(Extracted records)

● ● ● ●

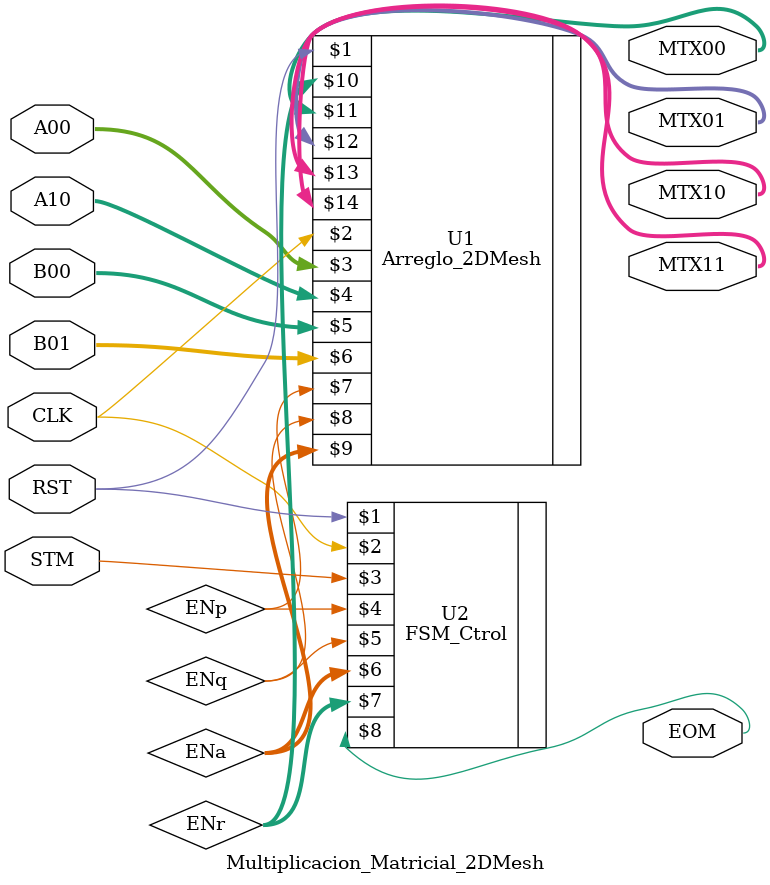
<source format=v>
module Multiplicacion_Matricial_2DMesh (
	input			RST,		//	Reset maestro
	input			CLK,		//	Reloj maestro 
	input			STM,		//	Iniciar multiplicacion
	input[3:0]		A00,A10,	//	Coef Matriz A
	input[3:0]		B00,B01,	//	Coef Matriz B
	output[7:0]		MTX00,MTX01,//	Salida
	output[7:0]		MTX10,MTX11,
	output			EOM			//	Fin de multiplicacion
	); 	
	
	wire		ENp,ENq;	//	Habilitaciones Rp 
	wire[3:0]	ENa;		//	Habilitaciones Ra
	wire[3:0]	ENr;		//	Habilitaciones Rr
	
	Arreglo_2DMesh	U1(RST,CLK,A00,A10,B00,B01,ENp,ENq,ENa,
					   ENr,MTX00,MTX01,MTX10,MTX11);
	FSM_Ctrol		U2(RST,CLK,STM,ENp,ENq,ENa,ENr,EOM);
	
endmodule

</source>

● ● ● ●

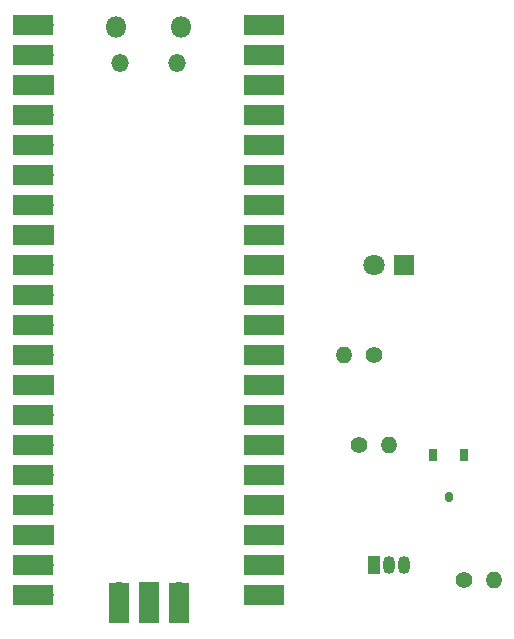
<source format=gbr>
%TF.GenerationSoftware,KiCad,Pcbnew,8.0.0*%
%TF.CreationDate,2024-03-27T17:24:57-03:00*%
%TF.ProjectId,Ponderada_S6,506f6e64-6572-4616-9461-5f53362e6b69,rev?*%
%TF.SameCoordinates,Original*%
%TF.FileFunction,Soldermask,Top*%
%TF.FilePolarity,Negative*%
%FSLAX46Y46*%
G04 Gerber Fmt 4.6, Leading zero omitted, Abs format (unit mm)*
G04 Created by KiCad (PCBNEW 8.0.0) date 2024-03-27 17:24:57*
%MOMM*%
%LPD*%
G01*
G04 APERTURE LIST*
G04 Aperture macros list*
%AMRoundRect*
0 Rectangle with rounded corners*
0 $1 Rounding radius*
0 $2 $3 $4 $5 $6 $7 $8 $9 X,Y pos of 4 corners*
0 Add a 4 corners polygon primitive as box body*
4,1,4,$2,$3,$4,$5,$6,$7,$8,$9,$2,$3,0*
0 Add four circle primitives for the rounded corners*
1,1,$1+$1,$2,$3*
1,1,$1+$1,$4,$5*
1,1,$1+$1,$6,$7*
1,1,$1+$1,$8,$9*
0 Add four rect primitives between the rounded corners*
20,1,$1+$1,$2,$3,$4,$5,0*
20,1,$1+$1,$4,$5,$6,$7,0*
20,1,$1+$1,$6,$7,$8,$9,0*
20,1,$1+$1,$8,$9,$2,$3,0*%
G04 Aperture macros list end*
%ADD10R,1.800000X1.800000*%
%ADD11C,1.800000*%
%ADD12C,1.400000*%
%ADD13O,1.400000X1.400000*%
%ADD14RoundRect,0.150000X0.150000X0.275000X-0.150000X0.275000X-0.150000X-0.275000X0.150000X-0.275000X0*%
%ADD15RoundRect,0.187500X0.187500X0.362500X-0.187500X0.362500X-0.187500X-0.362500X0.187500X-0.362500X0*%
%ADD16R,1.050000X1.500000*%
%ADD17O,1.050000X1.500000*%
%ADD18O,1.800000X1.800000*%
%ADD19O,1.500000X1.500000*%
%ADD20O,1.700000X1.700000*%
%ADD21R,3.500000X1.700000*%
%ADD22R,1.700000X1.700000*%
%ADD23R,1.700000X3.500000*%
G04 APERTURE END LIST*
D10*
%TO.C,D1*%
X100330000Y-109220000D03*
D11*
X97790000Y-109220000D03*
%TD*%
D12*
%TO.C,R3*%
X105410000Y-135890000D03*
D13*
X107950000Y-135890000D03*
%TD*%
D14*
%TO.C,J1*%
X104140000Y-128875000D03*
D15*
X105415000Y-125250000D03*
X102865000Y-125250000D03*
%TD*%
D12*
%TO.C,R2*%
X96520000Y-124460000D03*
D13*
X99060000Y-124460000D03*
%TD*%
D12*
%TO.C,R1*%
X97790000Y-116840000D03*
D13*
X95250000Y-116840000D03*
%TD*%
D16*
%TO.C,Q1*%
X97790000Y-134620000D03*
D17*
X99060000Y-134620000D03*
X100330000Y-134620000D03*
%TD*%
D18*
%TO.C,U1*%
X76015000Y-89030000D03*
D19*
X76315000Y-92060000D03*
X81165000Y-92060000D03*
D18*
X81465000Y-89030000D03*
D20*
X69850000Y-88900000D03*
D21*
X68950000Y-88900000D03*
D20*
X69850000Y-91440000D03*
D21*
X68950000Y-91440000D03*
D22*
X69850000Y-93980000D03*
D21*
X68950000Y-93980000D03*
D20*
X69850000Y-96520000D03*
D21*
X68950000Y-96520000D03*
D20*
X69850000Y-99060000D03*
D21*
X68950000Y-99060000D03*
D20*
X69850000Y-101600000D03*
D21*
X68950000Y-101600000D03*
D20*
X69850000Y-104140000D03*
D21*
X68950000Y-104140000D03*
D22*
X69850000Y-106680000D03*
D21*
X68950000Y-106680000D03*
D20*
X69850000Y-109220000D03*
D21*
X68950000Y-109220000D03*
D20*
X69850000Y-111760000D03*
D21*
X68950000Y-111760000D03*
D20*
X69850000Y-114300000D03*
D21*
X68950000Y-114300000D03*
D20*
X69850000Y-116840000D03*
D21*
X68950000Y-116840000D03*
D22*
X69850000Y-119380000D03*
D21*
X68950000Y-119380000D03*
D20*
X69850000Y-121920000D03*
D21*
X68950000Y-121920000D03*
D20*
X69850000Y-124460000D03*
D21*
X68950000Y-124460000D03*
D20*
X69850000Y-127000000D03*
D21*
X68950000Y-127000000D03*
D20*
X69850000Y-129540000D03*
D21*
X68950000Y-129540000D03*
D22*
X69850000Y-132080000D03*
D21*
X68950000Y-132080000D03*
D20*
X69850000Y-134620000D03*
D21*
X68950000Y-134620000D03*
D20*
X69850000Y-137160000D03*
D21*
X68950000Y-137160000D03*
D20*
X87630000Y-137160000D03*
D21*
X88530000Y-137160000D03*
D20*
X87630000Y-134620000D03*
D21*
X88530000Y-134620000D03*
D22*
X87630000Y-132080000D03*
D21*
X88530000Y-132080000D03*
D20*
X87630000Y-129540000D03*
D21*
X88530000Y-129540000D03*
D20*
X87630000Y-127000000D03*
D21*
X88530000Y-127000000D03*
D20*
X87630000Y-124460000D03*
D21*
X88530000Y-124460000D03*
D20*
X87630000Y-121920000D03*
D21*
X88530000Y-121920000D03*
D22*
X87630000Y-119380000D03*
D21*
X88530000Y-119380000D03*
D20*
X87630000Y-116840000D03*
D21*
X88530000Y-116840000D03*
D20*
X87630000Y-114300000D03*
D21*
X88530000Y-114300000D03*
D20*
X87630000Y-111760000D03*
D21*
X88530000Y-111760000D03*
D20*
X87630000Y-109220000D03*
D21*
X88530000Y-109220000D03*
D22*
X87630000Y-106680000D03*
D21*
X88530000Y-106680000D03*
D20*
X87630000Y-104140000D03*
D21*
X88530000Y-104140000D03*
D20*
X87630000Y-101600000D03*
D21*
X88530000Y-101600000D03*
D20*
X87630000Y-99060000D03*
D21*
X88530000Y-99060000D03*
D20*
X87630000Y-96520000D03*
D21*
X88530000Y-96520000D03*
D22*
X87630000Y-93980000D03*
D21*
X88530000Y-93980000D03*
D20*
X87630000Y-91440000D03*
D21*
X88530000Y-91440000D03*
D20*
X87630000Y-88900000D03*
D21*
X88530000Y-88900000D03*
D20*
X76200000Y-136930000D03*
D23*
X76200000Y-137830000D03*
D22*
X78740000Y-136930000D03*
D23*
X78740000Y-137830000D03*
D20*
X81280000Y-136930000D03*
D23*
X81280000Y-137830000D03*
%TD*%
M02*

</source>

● ● ● ●

(What the task requires) Your answer should be one number: the count of lines in the records above that contain "Matriz".

(Task output) 2